Stored data entries

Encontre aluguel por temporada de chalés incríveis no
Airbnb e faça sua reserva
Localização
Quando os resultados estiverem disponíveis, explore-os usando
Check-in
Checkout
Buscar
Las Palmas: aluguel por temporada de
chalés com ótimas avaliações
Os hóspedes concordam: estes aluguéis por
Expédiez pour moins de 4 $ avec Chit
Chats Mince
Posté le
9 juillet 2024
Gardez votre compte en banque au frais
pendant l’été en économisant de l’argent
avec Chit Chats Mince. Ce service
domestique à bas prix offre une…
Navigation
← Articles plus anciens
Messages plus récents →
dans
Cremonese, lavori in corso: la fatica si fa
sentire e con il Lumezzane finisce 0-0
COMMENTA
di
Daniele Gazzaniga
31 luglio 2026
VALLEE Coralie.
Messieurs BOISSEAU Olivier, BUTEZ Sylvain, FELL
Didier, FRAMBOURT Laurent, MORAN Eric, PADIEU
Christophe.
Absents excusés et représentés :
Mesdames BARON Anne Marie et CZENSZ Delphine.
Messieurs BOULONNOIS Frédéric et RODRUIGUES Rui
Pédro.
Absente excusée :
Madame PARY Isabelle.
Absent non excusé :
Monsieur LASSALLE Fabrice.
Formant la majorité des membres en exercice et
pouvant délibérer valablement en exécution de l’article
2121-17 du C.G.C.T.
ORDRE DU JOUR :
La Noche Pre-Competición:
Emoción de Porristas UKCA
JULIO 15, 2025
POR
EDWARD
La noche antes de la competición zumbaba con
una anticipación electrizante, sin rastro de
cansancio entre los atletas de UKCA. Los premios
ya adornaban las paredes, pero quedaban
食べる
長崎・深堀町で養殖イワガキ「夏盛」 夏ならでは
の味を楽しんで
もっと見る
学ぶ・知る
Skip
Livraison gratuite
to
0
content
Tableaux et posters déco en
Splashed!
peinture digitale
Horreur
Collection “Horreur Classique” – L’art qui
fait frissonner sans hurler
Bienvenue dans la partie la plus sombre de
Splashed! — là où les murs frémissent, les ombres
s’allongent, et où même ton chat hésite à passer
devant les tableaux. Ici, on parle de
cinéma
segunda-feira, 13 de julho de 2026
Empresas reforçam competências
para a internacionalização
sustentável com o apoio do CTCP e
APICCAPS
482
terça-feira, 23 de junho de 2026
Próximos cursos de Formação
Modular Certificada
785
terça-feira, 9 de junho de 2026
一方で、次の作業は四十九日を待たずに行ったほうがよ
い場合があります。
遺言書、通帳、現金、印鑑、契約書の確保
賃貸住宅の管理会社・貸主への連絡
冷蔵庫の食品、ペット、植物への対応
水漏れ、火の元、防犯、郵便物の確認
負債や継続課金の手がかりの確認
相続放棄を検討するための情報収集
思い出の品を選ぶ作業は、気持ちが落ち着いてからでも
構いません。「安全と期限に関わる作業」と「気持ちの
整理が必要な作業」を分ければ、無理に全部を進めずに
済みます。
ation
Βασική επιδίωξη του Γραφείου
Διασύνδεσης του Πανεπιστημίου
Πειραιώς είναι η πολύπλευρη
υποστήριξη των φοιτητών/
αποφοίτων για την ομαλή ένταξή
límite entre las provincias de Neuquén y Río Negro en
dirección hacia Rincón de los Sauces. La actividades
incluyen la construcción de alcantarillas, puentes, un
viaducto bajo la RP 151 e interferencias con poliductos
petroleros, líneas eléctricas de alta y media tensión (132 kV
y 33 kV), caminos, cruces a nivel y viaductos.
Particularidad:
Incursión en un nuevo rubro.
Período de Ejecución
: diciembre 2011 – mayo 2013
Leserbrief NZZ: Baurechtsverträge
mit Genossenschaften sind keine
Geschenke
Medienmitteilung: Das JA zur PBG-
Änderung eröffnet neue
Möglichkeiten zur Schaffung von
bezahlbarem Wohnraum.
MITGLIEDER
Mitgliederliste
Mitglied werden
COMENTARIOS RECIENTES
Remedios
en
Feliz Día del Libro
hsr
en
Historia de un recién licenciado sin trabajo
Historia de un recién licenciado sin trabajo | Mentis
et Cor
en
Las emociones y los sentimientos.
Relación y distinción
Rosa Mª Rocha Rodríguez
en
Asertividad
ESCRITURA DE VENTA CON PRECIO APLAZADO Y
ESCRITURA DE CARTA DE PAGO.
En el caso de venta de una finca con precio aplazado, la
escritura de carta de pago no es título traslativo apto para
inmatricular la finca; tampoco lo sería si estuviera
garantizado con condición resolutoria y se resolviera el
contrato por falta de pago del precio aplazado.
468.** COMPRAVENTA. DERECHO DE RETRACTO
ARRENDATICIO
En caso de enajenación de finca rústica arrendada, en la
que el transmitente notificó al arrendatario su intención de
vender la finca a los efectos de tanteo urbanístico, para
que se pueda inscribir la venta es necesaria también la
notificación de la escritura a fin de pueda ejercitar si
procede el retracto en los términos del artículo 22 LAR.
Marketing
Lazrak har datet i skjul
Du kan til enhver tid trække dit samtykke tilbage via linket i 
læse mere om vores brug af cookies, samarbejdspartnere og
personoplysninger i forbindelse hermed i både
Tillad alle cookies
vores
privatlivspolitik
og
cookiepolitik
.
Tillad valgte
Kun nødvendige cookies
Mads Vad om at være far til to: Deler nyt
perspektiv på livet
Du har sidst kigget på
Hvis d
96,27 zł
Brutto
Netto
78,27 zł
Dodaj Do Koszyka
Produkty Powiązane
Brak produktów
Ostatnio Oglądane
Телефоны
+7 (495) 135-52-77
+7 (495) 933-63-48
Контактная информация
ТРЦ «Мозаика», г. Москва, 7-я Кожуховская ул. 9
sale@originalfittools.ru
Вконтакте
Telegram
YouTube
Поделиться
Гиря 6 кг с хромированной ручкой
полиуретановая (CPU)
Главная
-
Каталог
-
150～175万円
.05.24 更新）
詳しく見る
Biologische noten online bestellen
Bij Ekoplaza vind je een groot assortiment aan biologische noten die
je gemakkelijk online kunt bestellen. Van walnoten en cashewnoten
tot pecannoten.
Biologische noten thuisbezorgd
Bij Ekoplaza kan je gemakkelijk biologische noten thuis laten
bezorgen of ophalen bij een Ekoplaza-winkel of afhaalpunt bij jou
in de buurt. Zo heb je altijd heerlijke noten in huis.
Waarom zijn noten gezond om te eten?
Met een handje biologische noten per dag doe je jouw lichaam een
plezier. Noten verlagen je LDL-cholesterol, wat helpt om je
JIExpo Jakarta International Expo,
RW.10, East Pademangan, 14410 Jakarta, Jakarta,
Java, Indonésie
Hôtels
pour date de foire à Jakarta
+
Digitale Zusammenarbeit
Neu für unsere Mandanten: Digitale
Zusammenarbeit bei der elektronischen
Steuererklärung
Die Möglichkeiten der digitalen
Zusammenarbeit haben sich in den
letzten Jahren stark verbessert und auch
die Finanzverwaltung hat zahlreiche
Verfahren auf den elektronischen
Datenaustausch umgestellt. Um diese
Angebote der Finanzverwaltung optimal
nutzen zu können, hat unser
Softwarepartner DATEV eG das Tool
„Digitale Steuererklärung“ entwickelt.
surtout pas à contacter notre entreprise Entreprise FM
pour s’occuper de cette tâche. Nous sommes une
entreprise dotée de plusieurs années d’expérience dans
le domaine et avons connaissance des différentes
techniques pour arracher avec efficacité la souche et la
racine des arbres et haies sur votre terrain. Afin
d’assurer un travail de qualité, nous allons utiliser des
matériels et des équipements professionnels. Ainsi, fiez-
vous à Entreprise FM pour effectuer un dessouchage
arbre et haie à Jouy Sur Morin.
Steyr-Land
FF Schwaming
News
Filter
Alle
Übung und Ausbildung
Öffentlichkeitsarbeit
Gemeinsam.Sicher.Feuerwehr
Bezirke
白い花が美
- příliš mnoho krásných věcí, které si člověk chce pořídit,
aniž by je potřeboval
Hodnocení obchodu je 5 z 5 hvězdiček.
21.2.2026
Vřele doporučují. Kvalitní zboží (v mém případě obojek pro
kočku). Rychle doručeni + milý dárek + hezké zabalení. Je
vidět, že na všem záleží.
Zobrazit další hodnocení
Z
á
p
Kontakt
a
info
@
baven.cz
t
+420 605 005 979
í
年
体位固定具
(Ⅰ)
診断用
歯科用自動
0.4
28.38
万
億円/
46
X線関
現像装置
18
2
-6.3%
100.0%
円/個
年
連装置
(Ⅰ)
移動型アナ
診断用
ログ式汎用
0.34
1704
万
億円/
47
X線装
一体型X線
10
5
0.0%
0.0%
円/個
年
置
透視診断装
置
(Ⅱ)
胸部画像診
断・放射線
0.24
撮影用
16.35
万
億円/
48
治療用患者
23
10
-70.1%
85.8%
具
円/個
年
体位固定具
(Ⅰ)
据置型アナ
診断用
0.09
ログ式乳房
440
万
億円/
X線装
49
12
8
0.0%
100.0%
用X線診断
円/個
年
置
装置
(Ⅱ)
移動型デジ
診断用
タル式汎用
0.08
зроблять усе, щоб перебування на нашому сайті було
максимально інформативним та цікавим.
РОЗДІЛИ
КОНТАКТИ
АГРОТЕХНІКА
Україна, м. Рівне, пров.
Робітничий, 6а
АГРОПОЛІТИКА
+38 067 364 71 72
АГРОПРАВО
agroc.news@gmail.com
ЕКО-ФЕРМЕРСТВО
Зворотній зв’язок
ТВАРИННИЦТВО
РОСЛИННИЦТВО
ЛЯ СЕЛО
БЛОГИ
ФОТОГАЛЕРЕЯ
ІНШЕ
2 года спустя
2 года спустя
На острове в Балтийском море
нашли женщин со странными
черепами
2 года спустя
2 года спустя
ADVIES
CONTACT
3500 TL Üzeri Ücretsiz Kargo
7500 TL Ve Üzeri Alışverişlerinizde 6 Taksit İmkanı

_Goal of the exercise_: Provide the count of lines above containing "para", without any added words.

_Reply_: 3